Venezuela: la imposibilidad democrática

El domingo pasado, los venezolanos tuvieron elecciones intermedias en uno de los momentos más difíciles de su historia. Por una parte, los comicios son herederos de las terribles secuelas que ha dejado el chavismo; sumado a esto, no se pueden obviar los desvaríos del régimen de Nicolás Maduro; finalmente, los estragos mundiales causados por la pandemia, que se reflejan en la economía, en la educación, en los índices de violencia, entre otros.

Buena parte de la oposición, por su parte, decidió no presentarse a las elecciones pues “no había garantías mínimas de democracia”. Y tuvieron razón, pero al hacerlo regalaron una victoria fácil a los secuaces de Maduro.

La perversidad política, creada por las dinámicas del gobierno, planteó un dilema insalvable: participar en las elecciones –en tales condiciones– se traduciría en perder y validar. El otro extremo era no participar y denunciar la imposibilidad democrática en Venezuela, pero su ausencia permitió el discurso oficialista simplón: “Somos un gobierno legitimado en las urnas”.

Las condiciones actuales de Venezuela hicieron que los votantes eligieran en condiciones de democracia famélica: al borde de la muerte alimenticia, de seguridad, de garantías de voto, y tantas y tantas más. En dicha situación, y sin que importe quién resulte ganador, es muy difícil validar los resultados.

La democracia tiene como factor de inicio un aspecto cuantitativo, sin duda. Pero hay otros factores cualitativos que, en ciertos escenarios, ponen en duda al primero. Pensemos, por ejemplo, en el caso de México en las elecciones de 1976, en donde el candidato único del partido oficial obtuvo una mayoría absoluta. Hoy, en el imaginario político José López Portillo es recordado por muchas razones, pero no por su talante democrático, aunque haya ganado en las urnas.

En ese sentido, es indispensable hacer un análisis más fino de lo que significa “democracia”, porque los populistas actuales buscan confundirnos sustituyendo “mayoriteo” con ejercicio democrático cabal.

Para que éste ocurra, es indispensable que haya “cancha pareja” en la contienda electoral, y esto no se reduce a la no intervención del presidente, sino en tratar a los ciudadanos como iguales y no como mendigos de los programas sociales, por ejemplo. Entonces, no es sólo no intervenir sino mostrar respeto por los contrincantes pero, sobre todo, por los electores.

Es difícil reconocer como democrático a un ejercicio dispar, con propaganda de discurso de odio, lleno de argumentos de paja –caricaturas de enemigos fáciles de vencer–, con investigaciones de narcotráfico, un sistema judicial debilitado o una oposición perseguida.

Así, ni Estados Unidos ni Canadá reconocen el proceso venezolano; esto, lejos de favorecer a los venezolanos, los orilla al indeseable extremo de un bloqueo económico y sanciones internacionales semejantes a las que durante años vivió el pueblo cubano. Espero equivocarme.
· · ·
TAREAS DEL EJERCICIO:
(1) Responde con base en el extracto:
(a) ¿Qué motivo dio buena parte de la oposición para no presentarse a las elecciones?
(b) ¿En qué año fueron las elecciones de México que se citan como ejemplo?
(c) ¿Qué países no reconocen el proceso venezolano?
(2) Indica si cada afirmación coincide con el extracto y cita las palabras que lo deciden:
(a) Toda la oposición decidió no presentarse a las elecciones.
(b) José López Portillo ganó en las urnas.
(c) La "cancha pareja" se reduce a que el presidente no intervenga.
(3) Copia del extracto, sin cambios, el fragmento que empieza en "En ese sentido, es" y termina en "ejercicio democrático cabal.".
Las líneas de datos no tienen ningún papel en este ejercicio.
· · ·
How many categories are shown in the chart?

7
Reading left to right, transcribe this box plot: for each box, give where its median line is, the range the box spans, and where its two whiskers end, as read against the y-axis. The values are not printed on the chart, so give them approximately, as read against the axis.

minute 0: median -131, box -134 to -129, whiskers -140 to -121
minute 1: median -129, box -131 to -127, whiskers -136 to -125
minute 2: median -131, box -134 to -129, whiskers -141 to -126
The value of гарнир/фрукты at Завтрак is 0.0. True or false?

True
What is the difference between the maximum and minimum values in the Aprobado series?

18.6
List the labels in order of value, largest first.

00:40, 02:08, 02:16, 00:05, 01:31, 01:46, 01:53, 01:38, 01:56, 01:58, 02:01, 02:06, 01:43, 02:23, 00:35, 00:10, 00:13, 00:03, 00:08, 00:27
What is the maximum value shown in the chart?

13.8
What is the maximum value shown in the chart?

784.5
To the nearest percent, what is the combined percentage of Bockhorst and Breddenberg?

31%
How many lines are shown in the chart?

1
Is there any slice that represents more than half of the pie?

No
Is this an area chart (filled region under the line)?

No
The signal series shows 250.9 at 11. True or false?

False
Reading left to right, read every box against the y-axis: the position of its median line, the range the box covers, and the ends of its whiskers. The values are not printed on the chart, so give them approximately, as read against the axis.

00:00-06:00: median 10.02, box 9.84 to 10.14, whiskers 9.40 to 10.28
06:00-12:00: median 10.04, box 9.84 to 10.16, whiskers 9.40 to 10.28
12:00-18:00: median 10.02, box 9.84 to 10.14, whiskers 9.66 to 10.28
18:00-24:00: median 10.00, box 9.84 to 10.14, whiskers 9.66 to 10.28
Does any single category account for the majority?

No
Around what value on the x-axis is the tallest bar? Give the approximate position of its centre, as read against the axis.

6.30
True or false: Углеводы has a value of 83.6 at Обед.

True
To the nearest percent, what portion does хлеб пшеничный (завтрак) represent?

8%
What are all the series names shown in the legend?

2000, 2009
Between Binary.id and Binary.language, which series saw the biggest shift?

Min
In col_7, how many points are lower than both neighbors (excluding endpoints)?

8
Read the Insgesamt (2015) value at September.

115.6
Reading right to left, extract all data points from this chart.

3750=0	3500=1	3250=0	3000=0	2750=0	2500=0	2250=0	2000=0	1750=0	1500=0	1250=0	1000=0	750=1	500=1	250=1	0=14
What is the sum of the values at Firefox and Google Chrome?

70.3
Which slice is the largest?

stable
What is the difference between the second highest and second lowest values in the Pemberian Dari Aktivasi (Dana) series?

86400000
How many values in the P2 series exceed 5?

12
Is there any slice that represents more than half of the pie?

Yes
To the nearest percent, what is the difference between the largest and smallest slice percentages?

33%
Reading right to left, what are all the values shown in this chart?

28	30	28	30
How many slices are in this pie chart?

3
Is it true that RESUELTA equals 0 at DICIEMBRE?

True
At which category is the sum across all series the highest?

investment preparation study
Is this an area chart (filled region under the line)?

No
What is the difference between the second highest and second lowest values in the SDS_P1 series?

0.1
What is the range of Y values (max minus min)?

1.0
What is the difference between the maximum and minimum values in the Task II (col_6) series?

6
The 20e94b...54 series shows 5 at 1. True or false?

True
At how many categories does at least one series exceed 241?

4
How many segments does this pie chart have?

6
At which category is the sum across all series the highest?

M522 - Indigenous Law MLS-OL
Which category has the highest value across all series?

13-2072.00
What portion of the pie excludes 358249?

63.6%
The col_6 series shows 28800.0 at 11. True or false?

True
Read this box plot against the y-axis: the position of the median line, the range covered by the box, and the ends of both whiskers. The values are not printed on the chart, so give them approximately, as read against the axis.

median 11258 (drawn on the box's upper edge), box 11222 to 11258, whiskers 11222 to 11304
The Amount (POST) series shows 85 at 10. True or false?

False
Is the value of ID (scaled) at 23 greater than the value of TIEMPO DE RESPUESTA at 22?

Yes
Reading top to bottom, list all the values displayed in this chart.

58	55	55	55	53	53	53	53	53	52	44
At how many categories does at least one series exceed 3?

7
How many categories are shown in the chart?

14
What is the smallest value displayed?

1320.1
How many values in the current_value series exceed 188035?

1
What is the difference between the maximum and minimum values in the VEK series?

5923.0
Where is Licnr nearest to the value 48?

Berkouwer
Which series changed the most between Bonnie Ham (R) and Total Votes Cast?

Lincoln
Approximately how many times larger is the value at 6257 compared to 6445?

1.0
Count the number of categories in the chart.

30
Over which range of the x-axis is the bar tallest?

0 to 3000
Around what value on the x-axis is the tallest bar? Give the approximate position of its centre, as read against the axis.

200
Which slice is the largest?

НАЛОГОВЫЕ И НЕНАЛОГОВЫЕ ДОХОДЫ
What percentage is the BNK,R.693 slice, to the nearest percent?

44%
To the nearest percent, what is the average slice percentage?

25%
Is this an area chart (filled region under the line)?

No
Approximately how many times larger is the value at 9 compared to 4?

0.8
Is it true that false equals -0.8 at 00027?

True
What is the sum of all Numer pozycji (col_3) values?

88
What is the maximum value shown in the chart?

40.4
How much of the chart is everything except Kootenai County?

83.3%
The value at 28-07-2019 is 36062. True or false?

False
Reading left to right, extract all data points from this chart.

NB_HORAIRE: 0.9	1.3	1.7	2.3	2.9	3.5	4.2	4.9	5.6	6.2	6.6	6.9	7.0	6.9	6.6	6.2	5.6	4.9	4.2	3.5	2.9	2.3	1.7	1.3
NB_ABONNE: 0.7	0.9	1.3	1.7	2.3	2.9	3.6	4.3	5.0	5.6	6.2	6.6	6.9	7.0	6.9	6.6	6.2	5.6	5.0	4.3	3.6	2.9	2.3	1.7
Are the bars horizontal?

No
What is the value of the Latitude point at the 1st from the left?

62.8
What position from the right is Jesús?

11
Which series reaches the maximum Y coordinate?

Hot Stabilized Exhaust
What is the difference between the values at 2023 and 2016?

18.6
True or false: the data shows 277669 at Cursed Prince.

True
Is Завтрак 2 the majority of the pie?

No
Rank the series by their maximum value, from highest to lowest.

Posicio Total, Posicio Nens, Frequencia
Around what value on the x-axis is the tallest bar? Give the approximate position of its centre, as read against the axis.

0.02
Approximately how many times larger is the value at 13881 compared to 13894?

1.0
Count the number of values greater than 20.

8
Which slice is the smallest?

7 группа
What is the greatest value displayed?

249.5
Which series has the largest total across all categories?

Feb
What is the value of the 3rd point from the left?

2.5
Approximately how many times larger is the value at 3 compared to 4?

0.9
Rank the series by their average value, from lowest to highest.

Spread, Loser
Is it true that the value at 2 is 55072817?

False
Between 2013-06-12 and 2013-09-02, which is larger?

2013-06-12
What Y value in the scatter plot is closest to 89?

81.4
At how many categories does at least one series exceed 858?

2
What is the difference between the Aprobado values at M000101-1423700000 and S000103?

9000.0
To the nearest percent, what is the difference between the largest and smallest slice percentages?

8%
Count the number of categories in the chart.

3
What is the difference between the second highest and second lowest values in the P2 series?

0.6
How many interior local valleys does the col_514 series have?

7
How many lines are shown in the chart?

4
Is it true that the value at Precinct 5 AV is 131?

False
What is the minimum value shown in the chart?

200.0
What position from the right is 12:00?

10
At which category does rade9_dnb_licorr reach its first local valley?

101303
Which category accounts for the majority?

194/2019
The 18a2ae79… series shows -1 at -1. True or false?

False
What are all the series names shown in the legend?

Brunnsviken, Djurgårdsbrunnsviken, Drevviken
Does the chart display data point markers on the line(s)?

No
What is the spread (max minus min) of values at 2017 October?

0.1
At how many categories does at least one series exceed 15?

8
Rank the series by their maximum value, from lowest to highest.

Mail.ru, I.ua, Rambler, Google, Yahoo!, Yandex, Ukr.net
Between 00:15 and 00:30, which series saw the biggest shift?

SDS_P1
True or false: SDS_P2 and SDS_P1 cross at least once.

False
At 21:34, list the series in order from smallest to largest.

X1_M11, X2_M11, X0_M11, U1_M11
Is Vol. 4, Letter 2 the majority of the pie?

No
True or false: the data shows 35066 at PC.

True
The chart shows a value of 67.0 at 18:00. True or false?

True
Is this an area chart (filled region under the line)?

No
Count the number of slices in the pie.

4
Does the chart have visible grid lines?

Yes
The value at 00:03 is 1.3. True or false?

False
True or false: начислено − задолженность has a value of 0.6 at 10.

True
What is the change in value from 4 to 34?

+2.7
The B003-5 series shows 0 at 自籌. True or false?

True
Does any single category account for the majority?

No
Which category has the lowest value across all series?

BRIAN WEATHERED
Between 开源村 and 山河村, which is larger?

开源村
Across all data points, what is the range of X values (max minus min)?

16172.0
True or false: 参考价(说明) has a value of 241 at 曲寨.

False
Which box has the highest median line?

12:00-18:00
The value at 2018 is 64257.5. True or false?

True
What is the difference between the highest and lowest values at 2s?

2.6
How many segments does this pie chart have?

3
· · ·
SOLUCIONES DEL EJERCICIO:
(1)
(a) Que "no había garantías mínimas de democracia".
(b) En 1976.
(c) Estados Unidos y Canadá.

(2)
(a) No: "Buena parte de la oposición, por su parte, decidió no presentarse a las elecciones".
(b) Sí: "aunque haya ganado en las urnas".
(c) No: "esto no se reduce a la no intervención del presidente".

(3)
En ese sentido, es indispensable hacer un análisis más fino de lo que significa “democracia”, porque los populistas actuales buscan confundirnos sustituyendo “mayoriteo” con ejercicio democrático cabal.